Professor Vincent Walter Francis POWELL-SMITH (1934-1997)

Born on 28th April 1934 at Westerham, Kent, Vincent Powell-Smith showed his intellectual gifts at an early age. He studied at the University of Birmingham, where he received  his LL.B. (1962) and LL.M (1968) and was admitted to Gray’s Inn in 1963. Whilst lecturing in law at Leicester Polytechnic (1968) and the University of Aston (1968-1975) he built up a strong private practice and legal consultancy. This included assuming a number of secretaryships of unusual bodies, including the Institute of Explosive Engineers, and of the National Federation of Master Steeplejacks and Lightning Conductor Engineers.

Through his contacts with the building industry he found himself specialising in building law and contracts, publishing numerous books and articles and serving as joint editor of the prestigious Construction Law Reports. He was also much in demand as a speaker and was often the key speaker at major conferences.
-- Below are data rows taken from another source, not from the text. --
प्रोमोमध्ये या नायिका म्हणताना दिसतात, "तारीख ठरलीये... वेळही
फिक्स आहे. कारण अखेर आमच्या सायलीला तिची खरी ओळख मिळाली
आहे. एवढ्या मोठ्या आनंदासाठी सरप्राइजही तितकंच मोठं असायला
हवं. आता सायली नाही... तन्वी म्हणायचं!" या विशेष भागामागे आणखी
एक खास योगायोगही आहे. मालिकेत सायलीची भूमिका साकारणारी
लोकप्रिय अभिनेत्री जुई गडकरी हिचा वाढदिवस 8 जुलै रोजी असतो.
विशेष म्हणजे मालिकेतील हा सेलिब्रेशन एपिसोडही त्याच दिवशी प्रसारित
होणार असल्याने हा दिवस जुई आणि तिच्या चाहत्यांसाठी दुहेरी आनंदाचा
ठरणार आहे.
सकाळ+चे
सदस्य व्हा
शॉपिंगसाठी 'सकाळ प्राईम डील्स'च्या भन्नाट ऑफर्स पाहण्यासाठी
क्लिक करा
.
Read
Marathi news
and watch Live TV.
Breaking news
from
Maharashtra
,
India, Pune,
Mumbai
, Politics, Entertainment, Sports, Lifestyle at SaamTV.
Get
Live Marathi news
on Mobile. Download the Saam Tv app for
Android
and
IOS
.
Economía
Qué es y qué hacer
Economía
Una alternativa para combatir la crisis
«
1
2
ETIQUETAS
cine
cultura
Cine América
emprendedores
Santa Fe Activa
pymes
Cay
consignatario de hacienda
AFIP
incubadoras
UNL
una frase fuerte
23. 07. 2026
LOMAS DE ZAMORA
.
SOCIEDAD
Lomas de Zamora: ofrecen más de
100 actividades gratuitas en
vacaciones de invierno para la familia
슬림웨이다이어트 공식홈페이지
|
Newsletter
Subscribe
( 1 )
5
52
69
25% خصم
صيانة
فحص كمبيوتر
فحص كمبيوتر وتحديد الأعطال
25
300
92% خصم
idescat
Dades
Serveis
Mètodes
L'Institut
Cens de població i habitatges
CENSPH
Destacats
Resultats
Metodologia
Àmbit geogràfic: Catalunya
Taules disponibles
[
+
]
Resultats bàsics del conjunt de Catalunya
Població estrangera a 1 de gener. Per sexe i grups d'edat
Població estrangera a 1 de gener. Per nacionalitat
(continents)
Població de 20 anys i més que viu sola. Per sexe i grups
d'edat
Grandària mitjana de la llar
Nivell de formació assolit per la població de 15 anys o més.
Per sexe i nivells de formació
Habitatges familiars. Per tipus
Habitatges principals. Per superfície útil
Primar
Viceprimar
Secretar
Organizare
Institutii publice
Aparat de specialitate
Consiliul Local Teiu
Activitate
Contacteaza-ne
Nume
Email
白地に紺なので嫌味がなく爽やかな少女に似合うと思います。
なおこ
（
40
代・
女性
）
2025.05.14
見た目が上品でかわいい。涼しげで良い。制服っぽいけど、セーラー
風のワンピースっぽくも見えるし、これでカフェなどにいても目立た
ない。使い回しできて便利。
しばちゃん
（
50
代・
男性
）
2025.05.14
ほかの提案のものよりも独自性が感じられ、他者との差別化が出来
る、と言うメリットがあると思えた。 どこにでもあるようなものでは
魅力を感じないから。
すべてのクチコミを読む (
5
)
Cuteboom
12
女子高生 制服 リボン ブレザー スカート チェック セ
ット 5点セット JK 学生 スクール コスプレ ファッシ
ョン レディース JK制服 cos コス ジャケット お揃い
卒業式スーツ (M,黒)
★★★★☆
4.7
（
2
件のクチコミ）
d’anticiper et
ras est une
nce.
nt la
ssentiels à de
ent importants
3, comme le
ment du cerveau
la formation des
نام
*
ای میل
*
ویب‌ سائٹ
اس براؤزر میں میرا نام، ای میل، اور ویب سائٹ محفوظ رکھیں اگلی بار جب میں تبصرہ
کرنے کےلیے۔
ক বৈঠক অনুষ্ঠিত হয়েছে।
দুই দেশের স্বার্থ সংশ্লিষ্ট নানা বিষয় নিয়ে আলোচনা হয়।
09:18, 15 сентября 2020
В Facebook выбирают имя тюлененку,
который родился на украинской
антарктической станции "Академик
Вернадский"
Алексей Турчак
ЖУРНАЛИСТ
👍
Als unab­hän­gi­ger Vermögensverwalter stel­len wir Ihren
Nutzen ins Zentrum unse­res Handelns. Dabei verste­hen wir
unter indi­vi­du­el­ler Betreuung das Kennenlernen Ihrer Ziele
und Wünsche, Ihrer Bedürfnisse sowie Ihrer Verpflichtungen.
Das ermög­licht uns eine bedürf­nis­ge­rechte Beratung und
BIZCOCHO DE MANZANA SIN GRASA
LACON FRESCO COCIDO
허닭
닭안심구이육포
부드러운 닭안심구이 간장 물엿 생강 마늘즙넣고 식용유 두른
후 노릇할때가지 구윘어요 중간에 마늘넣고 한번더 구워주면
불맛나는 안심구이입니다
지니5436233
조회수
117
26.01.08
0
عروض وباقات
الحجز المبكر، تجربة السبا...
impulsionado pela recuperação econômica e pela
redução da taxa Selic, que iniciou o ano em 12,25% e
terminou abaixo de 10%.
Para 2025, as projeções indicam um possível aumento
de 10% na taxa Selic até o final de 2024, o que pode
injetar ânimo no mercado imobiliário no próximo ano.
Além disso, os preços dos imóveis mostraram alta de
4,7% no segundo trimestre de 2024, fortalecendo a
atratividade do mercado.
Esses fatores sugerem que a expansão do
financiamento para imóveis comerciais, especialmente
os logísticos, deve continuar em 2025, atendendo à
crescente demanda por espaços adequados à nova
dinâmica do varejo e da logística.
Raised in the Church of England he became a Roman Catholic in 1954, when he was fourteen. He converted to Orthodoxy in 1957 and soon expressed an interest in offering himself as an ordinand. He was advised to defer this course for a period and to place himself under close spiritual direction. The person he chose was in fact the late Bishop Marcus Valerius Bazille-Corbin (1887-1964), who had been called to the bar before his ordination and was himself a member of Lincoln’s Inn. He exerted a profound influence on the young Vincent and also shared a great love of history and ceremonial.

In 1975 the late Metropolitan Georgius admitted Vincent to the minor orders and he was ordained a full deacon on 23rd May 1976 taking the name Marcos in  honour of  his mentor. Although living in Leicester at the time, for some eighteen months he took an apartment at Blackheath to enable him to assist in church activities in London. Inevitably his secular work became increasingly heavy, but he remained in close touch with the church. Over the years he made a number of generous financial contributions to church causes and also paid the full cost of the ikonostasion at Cusworth in memory of his parents.

In 1985 he moved to the Algarve, Portugal, continuing his writing and making regular visits to London, where he also served as an Arbitrator, although his specialisation had now moved into international fields. In 1991 he moved to Malaysia on accepting the position of Visiting Professor in Construction Law at Universiti Sains Malaysia. The following year he moved to Kuala Lumpur on becoming Professor in the Faculty of Law of the University of Malaya. He served on a number of government committees as well as being appointed General Editor of theAnnotated Statutes of Malaysia. Declining health caused him to retire from his teaching posts and, on medical advice, he moved to Davenport in Florida. It was during a visit to Malaysia that he was suddenly taken ill and died suddenly on 14th May 1997 at Kuala Lumpur, Malaysia, aged 58 years.